Now, you possess yourself well, and do I understand you are
enceinte
?
May your son be as brave and proud as mine!’

At last the Queen had noticed.
‘Sweet Madame!’
Elizabeth bent gratefully to kiss the small hand, and in that same moment felt it grow stiff, actually felt the blood leaving it so that it was icy, like a dead hand.
She looked up, and followed where the Queen’s eyes stared across the lawn.
A man was running towards them.
Running wearily; he stumbled twice and all but fell; he clutched at his side.
His surcoat was ragged, its once-gay colours dirty.
Half his mail was missing; he still wore steel gauntlets and part of his cuirass, but his legs were clothed only in torn and filthy hose.
Down one thigh there was blood, seen clearly as he came nearer at that gasping, tripping run.
His head was bare, and the sun tipped its familiar tawny with raw light.
Elizabeth rose, freeing herself from the dead weight of the Queen’s hand.
She took a step forward but did not run to him.
The despair on his face slowed her feet.
With him he brought fear that almost vanquished the sharp joy of seeing him again.

‘John, my lord,’ she whispered.
The blood was crusted on his thigh; it doubled her fear.
He came on, running, the figurehead of a terrible catastrophe.
Now he filled their sight; he fell before Margaret, fighting for breath.

‘Your Grace,’ he said, and retched, turning his head aside.
In her own body Elizabeth felt the torment of his outraged lungs.
The Queen had risen and was standing straight, her wine-cup overturned.
The red liquor soaked the grass.

‘Madame, your Grace,’ he said.
‘The news is dreadful.
I beg leave to acquaint you with most dreadful news.’
This sort of thing he said, over and over.
Whatever he has seen, Elizabeth thought, terrified, it has addled his wits.
She cried shrilly: ‘What, John, in God’s name?’
And went to him and caught him in her arms, seeing the dried blood flake off against her gown.
‘Oh, Christ, my love, you’re wounded …’ He looked down, saying tersely: ‘It’s not my blood.
Would Jesu it were.’

Not his blood.
Oh, thank God, he is whole and sound, mine still, his beauty untouched.
She clung to this, while his dreadful news came pouring out.
The Queen’s face seemed to put on years, a year for each word he spoke, until she was eternally old even past death.

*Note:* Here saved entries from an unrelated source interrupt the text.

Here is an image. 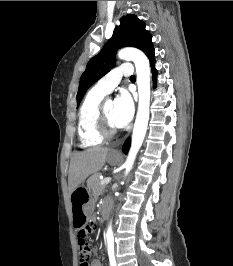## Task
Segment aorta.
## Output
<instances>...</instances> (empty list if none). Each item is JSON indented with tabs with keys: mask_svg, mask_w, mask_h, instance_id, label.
I'll return each mask as SVG.
<instances>
[{
	"mask_svg": "<svg viewBox=\"0 0 233 266\" xmlns=\"http://www.w3.org/2000/svg\"><path fill=\"white\" fill-rule=\"evenodd\" d=\"M121 60L133 61L137 74L138 85V110L133 128L131 147L125 162V174L127 175L134 164L136 155L142 146L147 131L150 107V66L146 55L136 48H124L118 52ZM107 238L113 237L111 224L106 233Z\"/></svg>",
	"mask_w": 233,
	"mask_h": 266,
	"instance_id": "aorta-1",
	"label": "aorta"
}]
</instances>
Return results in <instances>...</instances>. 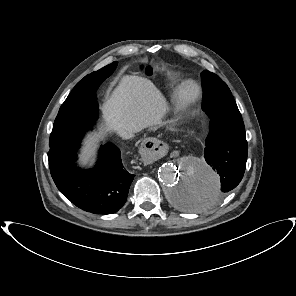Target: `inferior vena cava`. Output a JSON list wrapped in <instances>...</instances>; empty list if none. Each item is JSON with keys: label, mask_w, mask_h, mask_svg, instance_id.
<instances>
[{"label": "inferior vena cava", "mask_w": 296, "mask_h": 296, "mask_svg": "<svg viewBox=\"0 0 296 296\" xmlns=\"http://www.w3.org/2000/svg\"><path fill=\"white\" fill-rule=\"evenodd\" d=\"M135 132H138V130L131 127L118 130L119 136L122 137L123 139H129L134 137Z\"/></svg>", "instance_id": "inferior-vena-cava-1"}]
</instances>
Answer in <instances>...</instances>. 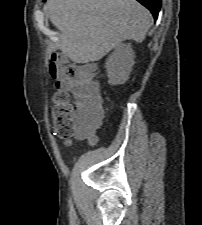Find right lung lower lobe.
<instances>
[{
  "mask_svg": "<svg viewBox=\"0 0 202 225\" xmlns=\"http://www.w3.org/2000/svg\"><path fill=\"white\" fill-rule=\"evenodd\" d=\"M146 8H148L154 16V19H157L158 13L161 8V0H137Z\"/></svg>",
  "mask_w": 202,
  "mask_h": 225,
  "instance_id": "1",
  "label": "right lung lower lobe"
}]
</instances>
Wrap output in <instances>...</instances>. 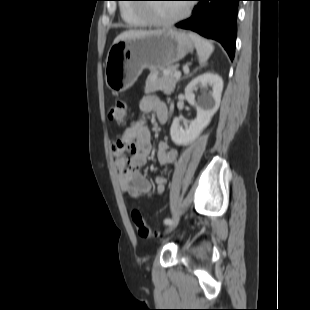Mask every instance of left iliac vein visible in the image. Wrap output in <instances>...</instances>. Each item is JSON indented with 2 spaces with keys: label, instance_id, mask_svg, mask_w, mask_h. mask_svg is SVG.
<instances>
[{
  "label": "left iliac vein",
  "instance_id": "left-iliac-vein-1",
  "mask_svg": "<svg viewBox=\"0 0 310 310\" xmlns=\"http://www.w3.org/2000/svg\"><path fill=\"white\" fill-rule=\"evenodd\" d=\"M179 223V216H176L173 220L172 223L168 225V228L166 229V232H170L173 230Z\"/></svg>",
  "mask_w": 310,
  "mask_h": 310
}]
</instances>
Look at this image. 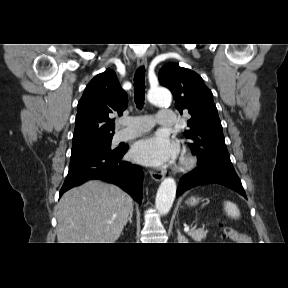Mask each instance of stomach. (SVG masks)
<instances>
[{
	"mask_svg": "<svg viewBox=\"0 0 288 288\" xmlns=\"http://www.w3.org/2000/svg\"><path fill=\"white\" fill-rule=\"evenodd\" d=\"M198 202H199V199H198V198L191 197V198L187 201V204L193 206V205H196Z\"/></svg>",
	"mask_w": 288,
	"mask_h": 288,
	"instance_id": "1",
	"label": "stomach"
}]
</instances>
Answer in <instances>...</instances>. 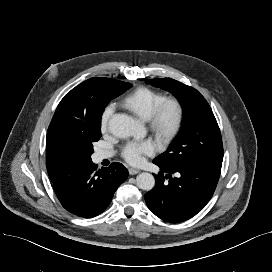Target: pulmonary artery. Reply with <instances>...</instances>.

‘The Yorkists were magnificently arrayed, with a great force.
All the Nevilles and their mercenaries; Salisbury’s troop alone outnumbered ours … they fought like devils.
We were trapped, we had no chance.
Your Grace, your lords have suffered … will you hear who died?’

‘I will hear,’ said Margaret.

‘Lord Clifford,’ said John, trembling as with ague.
‘Northumberland, and Buckingham’s son.
Dorset, Devon and Buckingham were grievously wounded and taken prisoner.
God knows where Wiltshire is; he fled the field.
Sir Richard Woodville …’

‘Yes?’
said Elizabeth.
She bit her lip; it bled.

‘Escaped by the hair of his head.
He is safe, Isabella.
Christ’s Passion!
They were waiting for us, ready …’

‘What of the King?’
said the old woman that was Margaret.

‘They are bringing him back to London.
They will not mistreat him, they say, because he is the King.
But they proclaim their power, Madame.